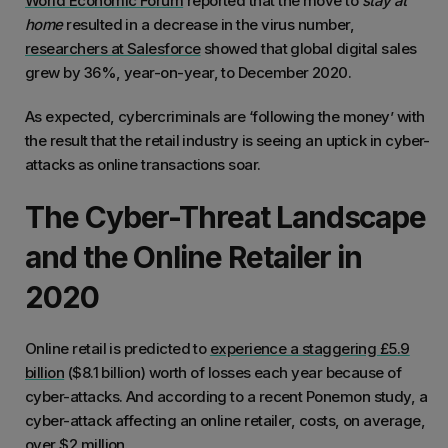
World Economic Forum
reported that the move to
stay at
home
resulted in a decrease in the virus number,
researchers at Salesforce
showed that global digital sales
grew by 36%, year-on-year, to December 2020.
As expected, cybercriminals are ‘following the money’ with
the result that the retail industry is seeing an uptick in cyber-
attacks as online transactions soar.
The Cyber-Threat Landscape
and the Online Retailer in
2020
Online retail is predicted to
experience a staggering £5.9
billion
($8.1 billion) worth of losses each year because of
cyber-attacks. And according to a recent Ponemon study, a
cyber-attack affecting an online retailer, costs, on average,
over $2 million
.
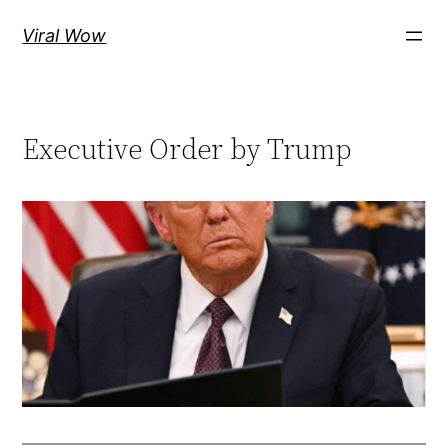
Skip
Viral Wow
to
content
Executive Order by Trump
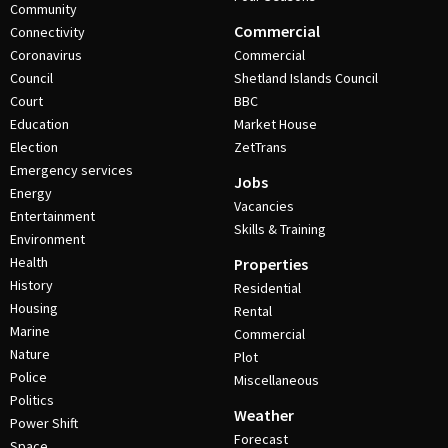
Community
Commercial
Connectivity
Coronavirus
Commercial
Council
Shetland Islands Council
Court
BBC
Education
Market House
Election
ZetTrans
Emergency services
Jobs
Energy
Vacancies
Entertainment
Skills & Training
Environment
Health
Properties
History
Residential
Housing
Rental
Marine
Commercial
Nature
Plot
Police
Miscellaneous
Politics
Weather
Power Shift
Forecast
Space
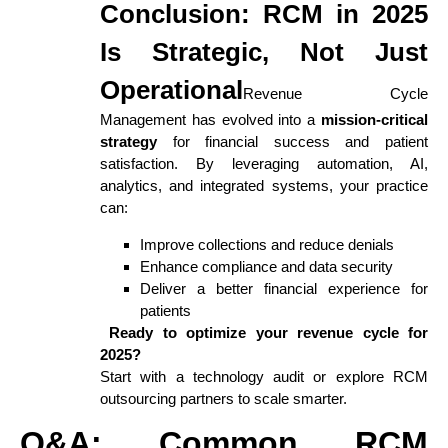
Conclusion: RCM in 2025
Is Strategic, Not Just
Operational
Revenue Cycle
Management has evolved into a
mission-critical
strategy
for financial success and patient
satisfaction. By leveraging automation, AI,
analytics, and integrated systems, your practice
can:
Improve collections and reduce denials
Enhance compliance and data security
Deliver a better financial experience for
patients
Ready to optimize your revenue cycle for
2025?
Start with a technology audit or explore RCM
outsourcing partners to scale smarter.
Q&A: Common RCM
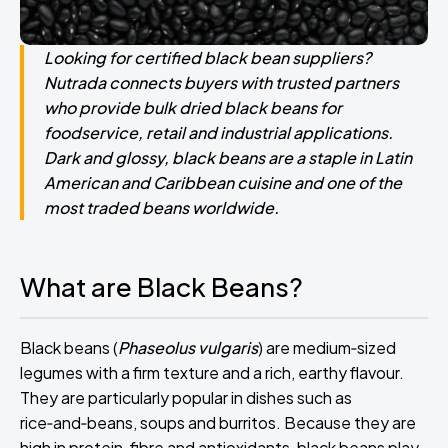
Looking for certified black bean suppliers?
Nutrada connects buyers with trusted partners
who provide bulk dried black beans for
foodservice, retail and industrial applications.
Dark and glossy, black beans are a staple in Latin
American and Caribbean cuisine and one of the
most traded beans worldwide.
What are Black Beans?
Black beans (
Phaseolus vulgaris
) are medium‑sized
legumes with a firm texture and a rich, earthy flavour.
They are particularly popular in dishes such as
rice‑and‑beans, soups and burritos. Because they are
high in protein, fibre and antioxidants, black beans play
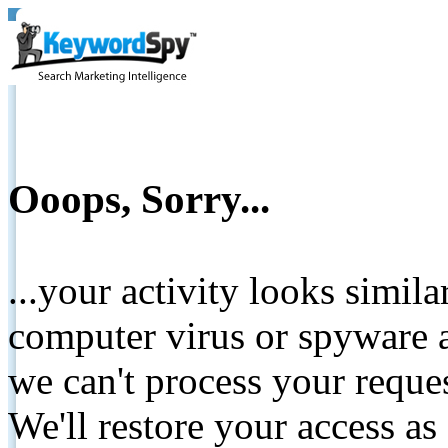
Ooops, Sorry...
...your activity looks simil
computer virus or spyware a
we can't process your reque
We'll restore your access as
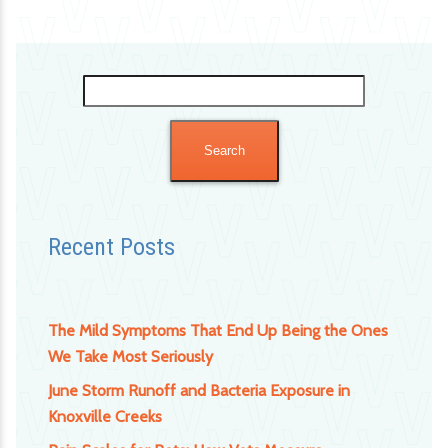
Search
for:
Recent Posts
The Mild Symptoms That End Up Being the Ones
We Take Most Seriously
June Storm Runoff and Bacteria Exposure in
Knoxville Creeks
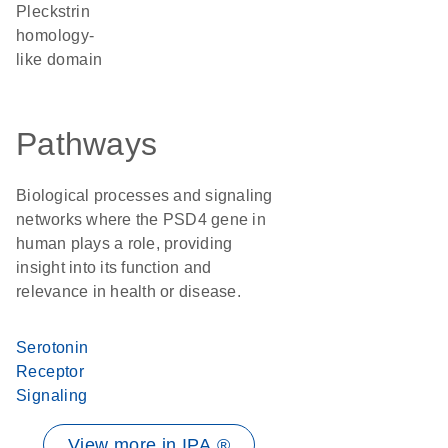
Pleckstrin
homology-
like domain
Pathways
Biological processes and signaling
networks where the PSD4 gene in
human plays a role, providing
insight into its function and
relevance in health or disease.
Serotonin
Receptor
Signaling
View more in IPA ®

□ □ □ □ □

* _GOAL OF THE EXERCISE_: Repeat the listing exactly; do not print any picture.

* _EXPECTED OUTPUT_:
World Economic Forum
reported that the move to
stay at
home
resulted in a decrease in the virus number,
researchers at Salesforce
showed that global digital sales
grew by 36%, year-on-year, to December 2020.
As expected, cybercriminals are ‘following the money’ with
the result that the retail industry is seeing an uptick in cyber-
attacks as online transactions soar.
The Cyber-Threat Landscape
and the Online Retailer in
2020
Online retail is predicted to
experience a staggering £5.9
billion
($8.1 billion) worth of losses each year because of
cyber-attacks. And according to a recent Ponemon study, a
cyber-attack affecting an online retailer, costs, on average,
over $2 million
.
Skip
Viral Wow
to
content
Executive Order by Trump
Community
Commercial
Connectivity
Coronavirus
Commercial
Council
Shetland Islands Council
Court
BBC
Education
Market House
Election
ZetTrans
Emergency services
Jobs
Energy
Vacancies
Entertainment
Skills & Training
Environment
Health
Properties
History
Residential
Housing
Rental
Marine
Commercial
Nature
Plot
Police
Miscellaneous
Politics
Weather
Power Shift
Forecast
Space
Conclusion: RCM in 2025
Is Strategic, Not Just
Operational
Revenue Cycle
Management has evolved into a
mission-critical
strategy
for financial success and patient
satisfaction. By leveraging automation, AI,
analytics, and integrated systems, your practice
can:
Improve collections and reduce denials
Enhance compliance and data security
Deliver a better financial experience for
patients
Ready to optimize your revenue cycle for
2025?
Start with a technology audit or explore RCM
outsourcing partners to scale smarter.
Q&A: Common RCM
Looking for certified black bean suppliers?
Nutrada connects buyers with trusted partners
who provide bulk dried black beans for
foodservice, retail and industrial applications.
Dark and glossy, black beans are a staple in Latin
American and Caribbean cuisine and one of the
most traded beans worldwide.
What are Black Beans?
Black beans (
Phaseolus vulgaris
) are medium‑sized
legumes with a firm texture and a rich, earthy flavour.
They are particularly popular in dishes such as
rice‑and‑beans, soups and burritos. Because they are
high in protein, fibre and antioxidants, black beans play
Ooops, Sorry...
...your activity looks simil
computer virus or spyware a
we can't process your reque
We'll restore your access as
Search
for:
Recent Posts
The Mild Symptoms That End Up Being the Ones
We Take Most Seriously
June Storm Runoff and Bacteria Exposure in
Knoxville Creeks
Pleckstrin
homology-
like domain
Pathways
Biological processes and signaling
networks where the PSD4 gene in
human plays a role, providing
insight into its function and
relevance in health or disease.
Serotonin
Receptor
Signaling
View more in IPA ®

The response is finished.